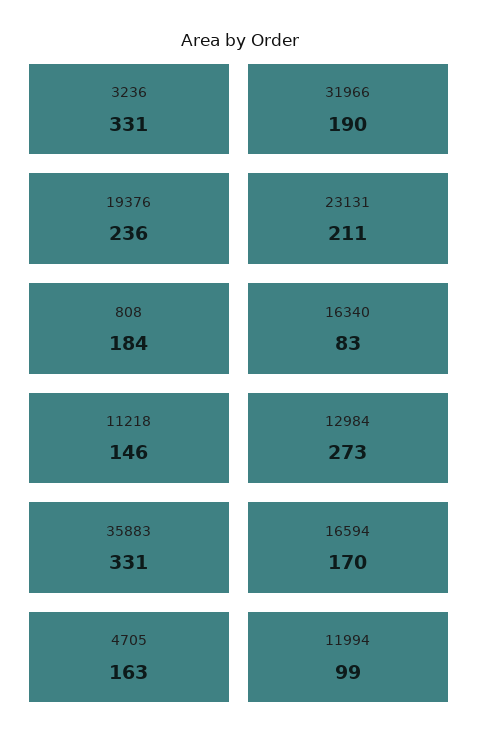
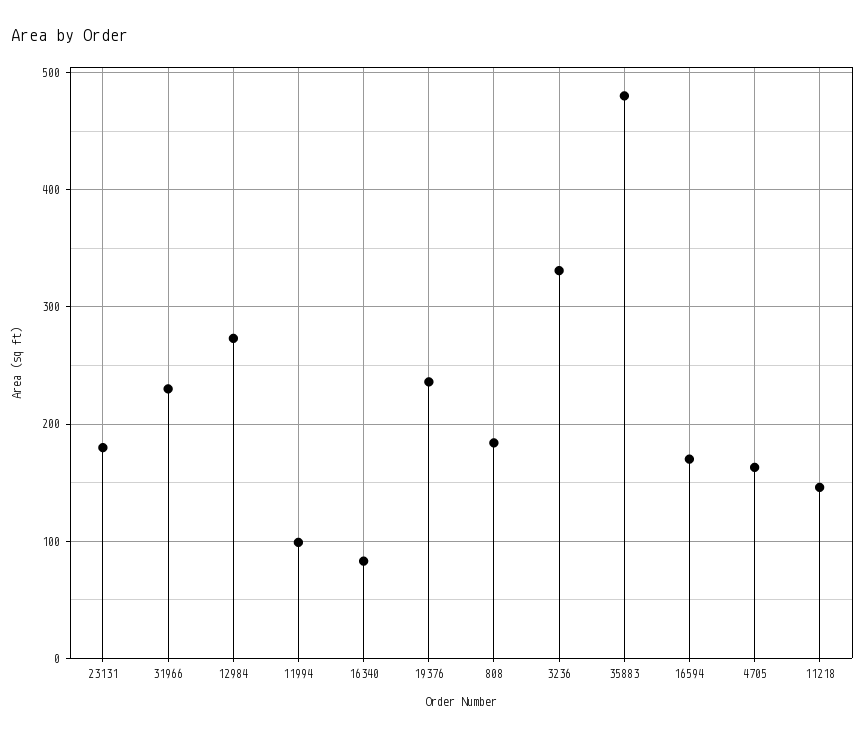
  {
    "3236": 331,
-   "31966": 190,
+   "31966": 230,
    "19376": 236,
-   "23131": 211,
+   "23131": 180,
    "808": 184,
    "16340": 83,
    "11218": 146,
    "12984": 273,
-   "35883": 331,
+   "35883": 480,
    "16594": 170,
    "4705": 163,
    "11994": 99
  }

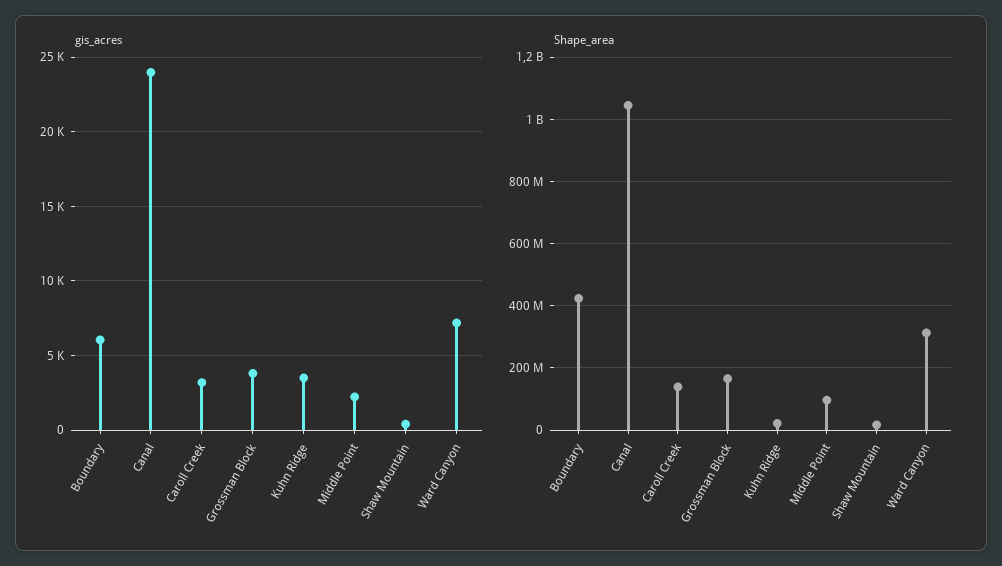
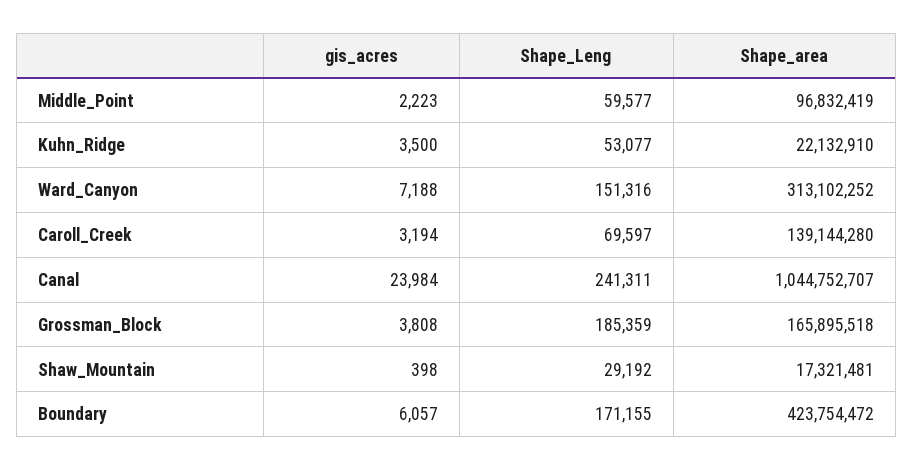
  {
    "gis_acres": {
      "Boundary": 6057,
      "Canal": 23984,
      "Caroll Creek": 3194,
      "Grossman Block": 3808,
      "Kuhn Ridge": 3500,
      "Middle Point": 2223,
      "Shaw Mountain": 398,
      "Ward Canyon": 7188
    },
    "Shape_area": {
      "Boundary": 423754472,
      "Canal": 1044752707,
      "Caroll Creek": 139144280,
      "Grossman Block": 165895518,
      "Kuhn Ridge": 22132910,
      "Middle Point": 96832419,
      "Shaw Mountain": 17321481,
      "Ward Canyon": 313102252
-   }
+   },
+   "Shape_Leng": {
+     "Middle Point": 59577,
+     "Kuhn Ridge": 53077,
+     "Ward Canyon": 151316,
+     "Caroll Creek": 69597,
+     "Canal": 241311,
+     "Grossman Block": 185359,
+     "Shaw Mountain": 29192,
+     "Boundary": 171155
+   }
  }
--
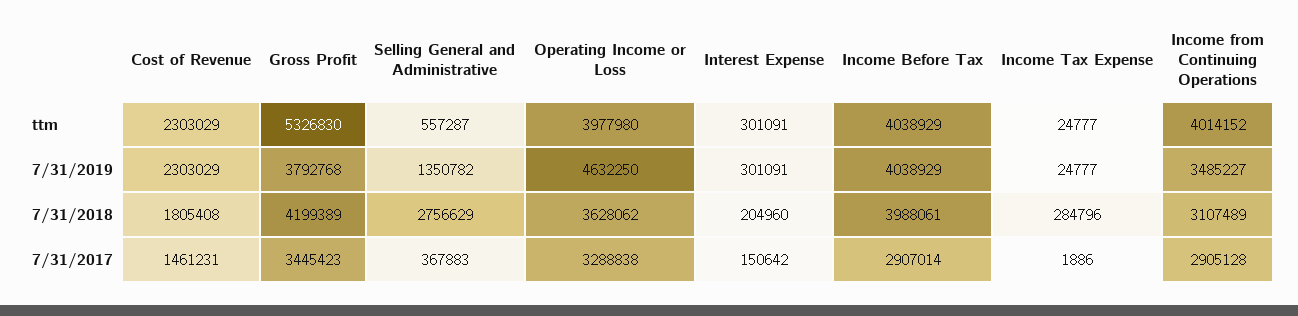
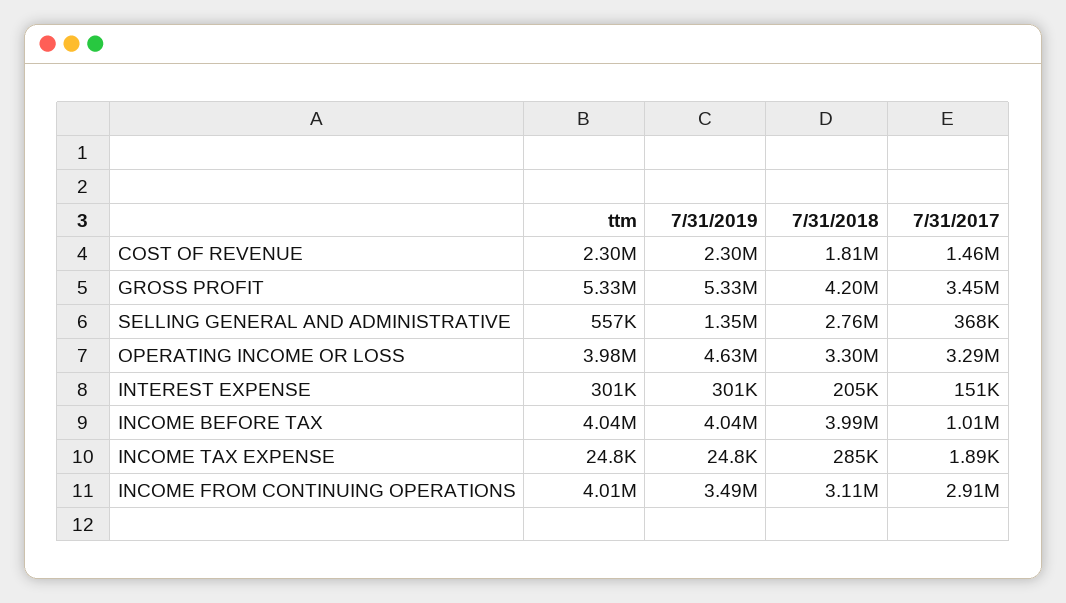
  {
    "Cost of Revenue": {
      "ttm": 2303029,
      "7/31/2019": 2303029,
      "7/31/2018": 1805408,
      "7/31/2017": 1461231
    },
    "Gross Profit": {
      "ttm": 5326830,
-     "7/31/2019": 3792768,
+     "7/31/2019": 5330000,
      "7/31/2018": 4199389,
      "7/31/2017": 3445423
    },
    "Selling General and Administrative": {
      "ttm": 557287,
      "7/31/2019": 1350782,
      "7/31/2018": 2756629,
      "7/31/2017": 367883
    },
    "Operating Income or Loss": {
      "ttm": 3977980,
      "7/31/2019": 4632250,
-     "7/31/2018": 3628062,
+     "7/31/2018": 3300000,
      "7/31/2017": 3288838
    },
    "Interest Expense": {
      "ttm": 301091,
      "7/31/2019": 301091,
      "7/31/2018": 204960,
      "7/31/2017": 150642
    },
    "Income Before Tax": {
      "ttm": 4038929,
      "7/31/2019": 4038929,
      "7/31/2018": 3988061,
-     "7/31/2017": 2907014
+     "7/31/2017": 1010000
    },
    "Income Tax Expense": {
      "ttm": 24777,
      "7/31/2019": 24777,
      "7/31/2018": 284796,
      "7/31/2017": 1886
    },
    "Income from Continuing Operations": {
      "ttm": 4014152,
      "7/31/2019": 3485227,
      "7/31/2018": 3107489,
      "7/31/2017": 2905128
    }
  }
--
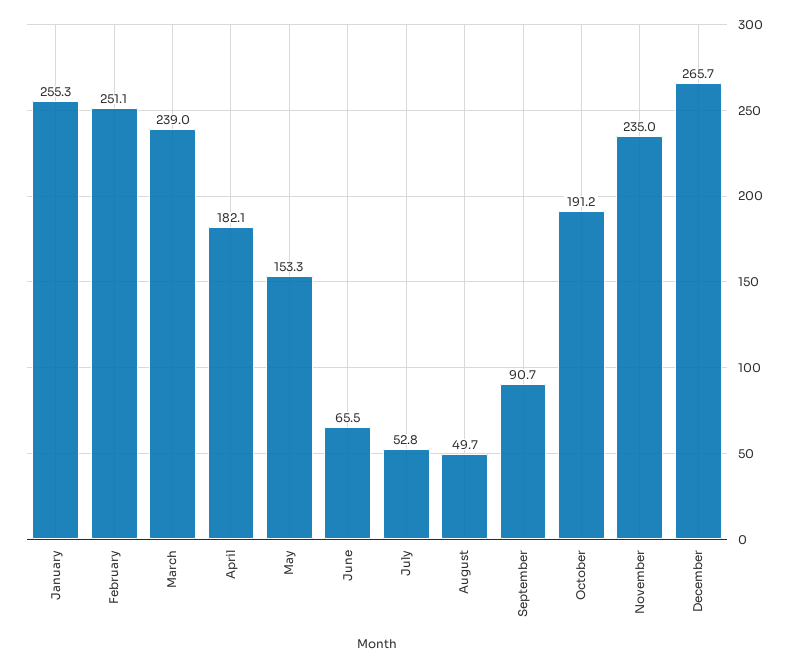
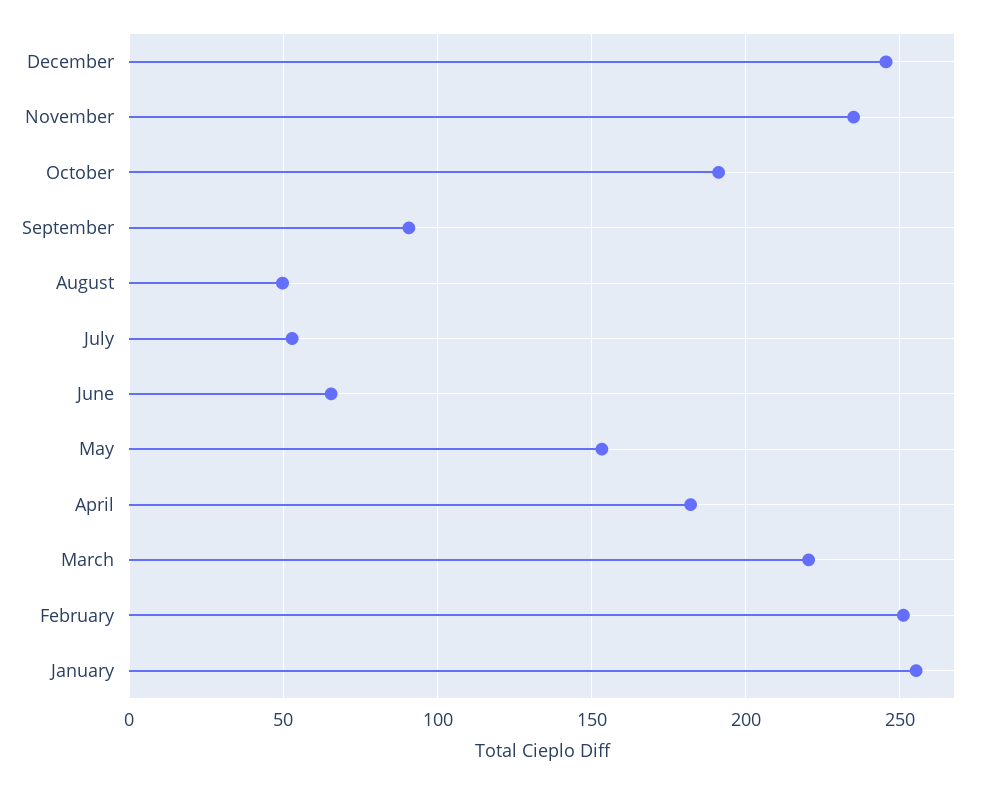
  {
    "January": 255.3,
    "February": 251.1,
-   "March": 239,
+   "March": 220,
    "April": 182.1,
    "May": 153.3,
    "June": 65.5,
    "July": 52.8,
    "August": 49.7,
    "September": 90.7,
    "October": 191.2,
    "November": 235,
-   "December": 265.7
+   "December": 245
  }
--
Task prompt: Check each line of the data above for the string "Middle" and report only how many lines have it.

Response box: 3